• [WAT TE DOEN]: Zoek alstublieft in de tekst over reewildbeheer op in welk jaar H. Michel de brochure "Reewild: Een handleiding voor de praktijk" publiceerde.

##### TEKST #####

"Natuurbeheer is zo veelomvattend dat we elkaar hard nodig hebben om de effectiviteit ervan te vergroten."
Tot de Eerste Wereldoorlog zijn reeën behandeld als eigendom. Het is de tijd van de industriële revolutie en in de grote stad is, mede door Eli Heimans en gevolgd door Jaq Jac. P. Thijsse, het inzicht en de behoefte ontstaan om de natuur beter te beschermen. De behoefte aan natuur is groot geweest.
Het is duidelijk geworden dat de tegenstellingen in het omgaan met natuur schade hebben toegebracht aan de natuur. De natuur is klem komen te zitten tussen mensen met verschillende belangen. Onder die omstandigheden heeft H. Michel in 1939 de brochure “Reewild: Een handleiding voor de praktijk” gepubliceerd. Het doel is geweest om anders te gaan jagen, om de in het wild levende dieren te beheren in plaats van te ‘oogsten’. Tegenwoordig noemen we dat duurzaam gebruiken van onze leefomgeving. In 1955 heeft Mr. J.O. Thate een uitgebreide variant geschreven: “Het Reewild: Gezien door het oog van de jager”.
In 1959 heeft deze benadering voor de verenigde grond-, boseigenaren en jachtgerechtigden geleid tot het instellen van een “Commissie tot Bestudering van het Wildvraagstuk”. Deze is gekomen met het rapport: “Het Reeënvraagstuk”. Er is gesteld dat een populatie dieren zoals reeën over een veel groter gebied dient te worden beheerd dan tot dat moment gebruikelijk is geweest.
Dit heeft als resultaat gehad dat de jachtgerechtigden die het rapport hebben onderschreven rond 1965 zijn begonnen met het binnen een bepaald gebied tellen van reeën en daarop afstemmen van de beheermaatregelen. Dit heeft de basis gevormd voor het beheren van de populatie reeën. Zo’n bepaald gebied is reewildring genoemd. De term is afgeleid van het in Duitsland gebruikte hegering, wat beheergebied betekent.

##### AANGELEVERDE GEGEVENS #####

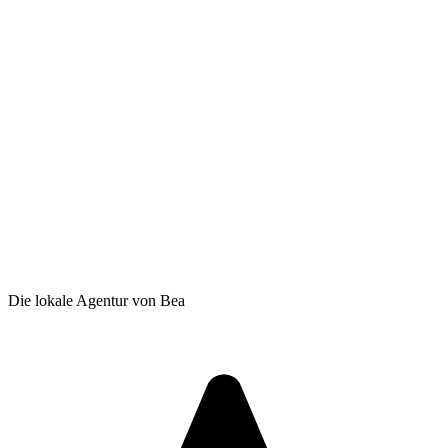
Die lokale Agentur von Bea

#####
##### AANGELEVERDE GEGEVENS #####

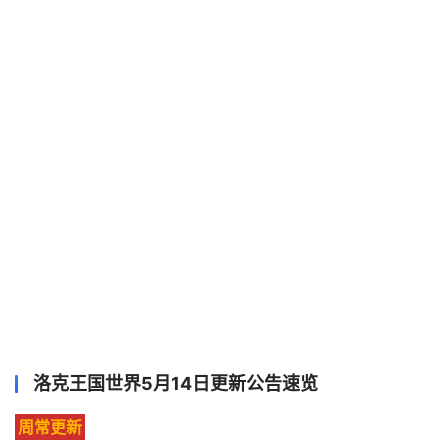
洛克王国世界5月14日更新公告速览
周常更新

#####

• [HET ANTWOORD]: In 1939.